To enhance security, mechanisms should be established and implemented to control processes and applications. These mechanisms could include process isolation, protection rings, and trusted computer base (TCB).
Process Isolation: Process isolation, executed by the operating system, maintains a high level of system trust by enforcing memory boundaries. Without process isolation, processes would overlap on each other’s memory space, compromising data or possibly making the system unstable. The operating system must also block unauthorized users from entering areas of the system to which they should not have access. These restrictions are done through the use of a virtual machine, which gives the user the impression they have full-access to the system, but in reality, processes are completely isolated. Further, some operating systems also use hardware isolation to increase system security.
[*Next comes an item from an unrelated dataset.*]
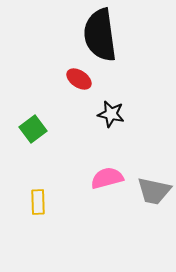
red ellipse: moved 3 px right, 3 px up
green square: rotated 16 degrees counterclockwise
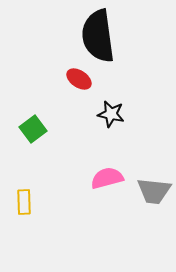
black semicircle: moved 2 px left, 1 px down
gray trapezoid: rotated 6 degrees counterclockwise
yellow rectangle: moved 14 px left
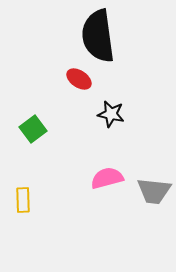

With hardware isolation, the processes are segmented both logically and physically.
Single-State and Multistate Systems: Single-state and multistate systems were developed to meet the requirements of handling sensitive government information with categories such as sensitive, secret, and top secret. These systems have influence on whether the sensitive information that is processed and retained on a system is managed by the system itself, or by an administrator.
- Single-state systems: also known as dedicated systems, are programmed to process a single category of information and are dedicated to one mode of operation. The system administrator is responsible for maintaining policy and procedures, while delegating which users have access and what level of access to the system.
- Multistate systems: allow multiple users to log in to the system and access various types of data correlated to the users’ levels of clearance. Multistate systems can run as a compartmentalized system and assign data on a need-to-know basis.
Rings of Protection: The operating system adheres to rings of protection to ascertain a user’s level of clearance. It guides the operating system with various levels at which to execute, code or restrict its access. Rings are organized into domains or layers with the most privileged domain located in the center and the least-privileged domain in the outermost ring.
- Layer 0 is the most trusted level. The operating system kernel resides at this level. Any process running at layer 0 is said to be operating in privileged mode.
- Layer 1 contains non-privileged portions of the operating system.
- Layer 2 is where I/O drivers, low-level operations, and utilities reside.
- Layer 3 is where applications and processes operate. This is the level at which individuals usually interact with the operating system. Applications operating here are said to be working in user mode.
Access rights decline as the ring number increases, making the most trusted processes placed in the center rings; and system components reside in the appropriate ring according to the principle of least privilege. This systematic arrangement assures that the processes have only the minimum privileges necessary to perform their functions.
Trusted Computer Base (TCB): The trusted computer base (TCB), defined in the U.S. Department of Defense standard known as “the Orange Book” (DoD Standard 5200.28), is the totality of protection mechanisms within a computer, including hardware, software, controls, and processes, that collaborate to achieve a trusted base to enforce an organization’s security policy. This is the trusted portion of an information system that can be followed and relied on to maintain security policy. The TCB handles confidentiality and integrity and monitors four basic functions:
- Input/output operations: this can present a security concern as operations from the outer rings might interface with rings of increased protection.
- Execution domain switching: another security concern because applications running in one domain often draw from applications or services in other domains.
- Memory protection: this must be monitored to verify confidentiality and integrity in storage.
- Process activation: the security risk here lies in the reading and processing of status information, and file access lists that are vulnerable to compromise of confidentiality in a multiprogramming environment.
The reference monitor is an important element of the TCB and is an abstract mechanism for validating access to objects by authorized subjects. The security kernel which processes user/application requests for system access, implements the reference monitor. Because it’s charged with maintaining control of authorized access, it must be safeguarded from alteration or any slight change and be tested for any anomalies.